**WORK TASK 1:** Output the rows verbatim, from their first line through the line holding "Some key relationships", inclusive.

------ PROVIDED TEXT ------

Nandean Sanders appeals from a judgment of the Dallas Circuit Court (“the trial court”) in favor of E.I. Campbell, Averline Campbell, and Jerry Winston Lawrence (hereinafter collectively referred to as “the defendants”).1
This is the second time these parties have been before this court regarding their property dispute. See Sanders v. Campbell, 123 So.3d 531 (Ala.Civ.App.2013). In Sanders, this court set out the procedural history as follows:
*1239“Sanders and the defendants are the owners of adjoining properties located in Dallas County. On May 13, 2009, Sanders filed a complaint asking the trial court for declarative and injunctive relief regarding a disputed strip of property (‘the disputed strip’) that Sanders and the defendants both claimed to own. On July 16, 2009, the defendants filed an answer to the complaint and a counterclaim asking the trial court to establish the boundary line between Sanders’s property and the defendants’ property, to order Sanders to ‘cease and desist from her encroachment of and efforts to claim any right, title or interest in [the disputed] property,’ and to enter a permanent injunction enjoining Sanders from trespassing on the disputed property. Sanders filed an answer to the counterclaim on July 17, 2009.
“A trial was held on May 10, 2011, at which the trial court heard evidence ore tenus. The trial court entered a judgment on April 4, 2012 (‘the April 4 judgment’), in favor of the defendants. The April 4 judgment stated:
“ ‘1. Judgment is in favor of the Defendants, E.I. Campbell, Averline Campbell and Jerry Winston Lawrence and against the Plaintiff, Na[n]dean Sanders, on account of statutory adverse possession. Defendants met their burden and properly satisfied the court that they are coterminous landowners with [Sanders] and have held actual possession of the disputed strip of land openly and exclusively for more than 10 years, believing it to be the actual property line. Strickland v. Markos, 566 So.2d 229 (Ala.1990); Kubiszyn v. Bradley, 292 Ala. 570, 298 So.2d 9 (1974).
“ ‘2. That defendants have held the land between the parties that includes the flowerbed as testified and presented in court, and three (3) feet beyond such point. Said point shall be the properly established property line for said parties. The defendants are authorized, at their expenses, to have prepared a boundary survey to reflect such and return it to this court within 60 days of the date of this order for further orders.
“ ‘3. If the boundary survey is not returned to this court within the above said 60 days, then the court her[e]by appoints and authorizes Mr. Glen McCord ... as the surveyor/land engineer, to perform said survey in this case, the cost of which will be taxed equally against the parties.’
“Sanders filed what she styled as a motion for a new trial pursuant to Rule 59(a), Ala. R. Civ. P., on April 18, 2012; the defendants filed an objection. A hearing was held on June 11, 2012; however, counsel for the defendants was unable to attend the hearing. The trial court entered an order on June 13, 2012, indicating that, at the hearing, Sanders had orally requested that the trial court instruct the defendants to stop construction of a fence on the disputed boundary line and to remove any parts of the fence that had already been constructed. In the order, the trial court instructed the defendants to cease construction of the fence and remove any structure they had caused to be placed on the property. The trial court also continued the hearing on Sanders’s purported post-judgment motion.

------

**WORK TASK 2:** In the boundary dispute opinion, on what ground did the April 4 judgment find for the defendants, and what had they shown to support it?

------ RECORDED DATA ------

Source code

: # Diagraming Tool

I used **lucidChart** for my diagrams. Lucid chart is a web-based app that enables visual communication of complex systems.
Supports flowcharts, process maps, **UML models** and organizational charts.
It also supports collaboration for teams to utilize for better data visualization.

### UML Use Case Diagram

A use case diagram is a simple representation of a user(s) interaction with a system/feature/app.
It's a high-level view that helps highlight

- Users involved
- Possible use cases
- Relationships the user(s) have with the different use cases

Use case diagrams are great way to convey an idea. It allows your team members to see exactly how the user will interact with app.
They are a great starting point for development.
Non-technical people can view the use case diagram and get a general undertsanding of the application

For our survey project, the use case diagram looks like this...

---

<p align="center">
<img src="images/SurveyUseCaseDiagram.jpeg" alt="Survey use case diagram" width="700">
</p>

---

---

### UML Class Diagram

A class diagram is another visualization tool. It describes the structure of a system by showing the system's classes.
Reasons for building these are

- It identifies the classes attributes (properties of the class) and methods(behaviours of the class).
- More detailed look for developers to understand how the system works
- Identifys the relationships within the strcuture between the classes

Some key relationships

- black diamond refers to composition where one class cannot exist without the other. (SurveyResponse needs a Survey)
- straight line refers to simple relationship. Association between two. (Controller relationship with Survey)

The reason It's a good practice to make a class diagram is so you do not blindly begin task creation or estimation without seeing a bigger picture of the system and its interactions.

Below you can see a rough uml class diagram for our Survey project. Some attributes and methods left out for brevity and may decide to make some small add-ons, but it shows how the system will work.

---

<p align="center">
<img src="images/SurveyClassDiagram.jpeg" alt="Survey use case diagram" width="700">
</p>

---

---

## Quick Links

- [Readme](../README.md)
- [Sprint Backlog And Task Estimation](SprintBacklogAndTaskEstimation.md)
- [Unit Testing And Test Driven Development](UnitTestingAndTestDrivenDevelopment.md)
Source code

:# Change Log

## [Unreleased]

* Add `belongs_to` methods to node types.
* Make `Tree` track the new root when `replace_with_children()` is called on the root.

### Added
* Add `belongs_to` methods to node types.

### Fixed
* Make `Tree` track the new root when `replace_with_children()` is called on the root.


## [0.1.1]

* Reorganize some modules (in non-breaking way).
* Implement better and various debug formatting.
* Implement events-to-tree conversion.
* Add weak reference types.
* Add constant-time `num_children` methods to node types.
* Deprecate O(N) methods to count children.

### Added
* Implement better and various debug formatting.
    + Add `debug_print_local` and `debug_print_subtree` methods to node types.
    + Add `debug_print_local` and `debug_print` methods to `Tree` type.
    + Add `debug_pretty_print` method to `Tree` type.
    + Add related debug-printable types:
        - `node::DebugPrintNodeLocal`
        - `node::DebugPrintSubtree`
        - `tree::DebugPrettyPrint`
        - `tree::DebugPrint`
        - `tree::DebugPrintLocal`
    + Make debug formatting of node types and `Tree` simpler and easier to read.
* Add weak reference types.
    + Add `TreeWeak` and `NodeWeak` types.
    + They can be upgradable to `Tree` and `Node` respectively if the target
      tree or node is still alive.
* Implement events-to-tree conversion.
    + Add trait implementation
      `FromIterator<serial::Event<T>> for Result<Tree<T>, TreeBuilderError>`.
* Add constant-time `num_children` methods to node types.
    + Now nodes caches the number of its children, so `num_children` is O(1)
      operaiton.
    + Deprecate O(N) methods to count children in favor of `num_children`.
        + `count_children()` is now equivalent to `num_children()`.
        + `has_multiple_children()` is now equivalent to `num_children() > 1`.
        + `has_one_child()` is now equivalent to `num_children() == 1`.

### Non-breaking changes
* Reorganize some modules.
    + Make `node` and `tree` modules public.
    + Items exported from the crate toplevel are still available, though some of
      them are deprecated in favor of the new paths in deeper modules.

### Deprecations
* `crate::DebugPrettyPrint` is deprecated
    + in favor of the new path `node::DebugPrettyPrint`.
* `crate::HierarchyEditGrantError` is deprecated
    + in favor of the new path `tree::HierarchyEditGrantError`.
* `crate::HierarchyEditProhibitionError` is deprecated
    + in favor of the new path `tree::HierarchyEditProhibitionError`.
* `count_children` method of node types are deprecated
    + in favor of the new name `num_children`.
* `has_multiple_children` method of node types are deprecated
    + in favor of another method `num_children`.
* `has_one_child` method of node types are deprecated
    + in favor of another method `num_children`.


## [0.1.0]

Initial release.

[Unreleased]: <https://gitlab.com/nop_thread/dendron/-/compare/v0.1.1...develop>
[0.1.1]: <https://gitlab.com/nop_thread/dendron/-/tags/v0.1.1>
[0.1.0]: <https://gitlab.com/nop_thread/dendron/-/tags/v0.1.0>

------

**WRITTEN ANSWER 1:**
Source code

: # Diagraming Tool

I used **lucidChart** for my diagrams. Lucid chart is a web-based app that enables visual communication of complex systems.
Supports flowcharts, process maps, **UML models** and organizational charts.
It also supports collaboration for teams to utilize for better data visualization.

### UML Use Case Diagram

A use case diagram is a simple representation of a user(s) interaction with a system/feature/app.
It's a high-level view that helps highlight

- Users involved
- Possible use cases
- Relationships the user(s) have with the different use cases

Use case diagrams are great way to convey an idea. It allows your team members to see exactly how the user will interact with app.
They are a great starting point for development.
Non-technical people can view the use case diagram and get a general undertsanding of the application

For our survey project, the use case diagram looks like this...

---

<p align="center">
<img src="images/SurveyUseCaseDiagram.jpeg" alt="Survey use case diagram" width="700">
</p>

---

---

### UML Class Diagram

A class diagram is another visualization tool. It describes the structure of a system by showing the system's classes.
Reasons for building these are

- It identifies the classes attributes (properties of the class) and methods(behaviours of the class).
- More detailed look for developers to understand how the system works
- Identifys the relationships within the strcuture between the classes

Some key relationships

**WRITTEN ANSWER 2:** The judgment found for the defendants on account of statutory adverse possession. They had shown that they were coterminous landowners with Sanders. They had also shown that they held actual possession of the disputed strip openly and exclusively for more than 10 years, believing it to be the actual property line.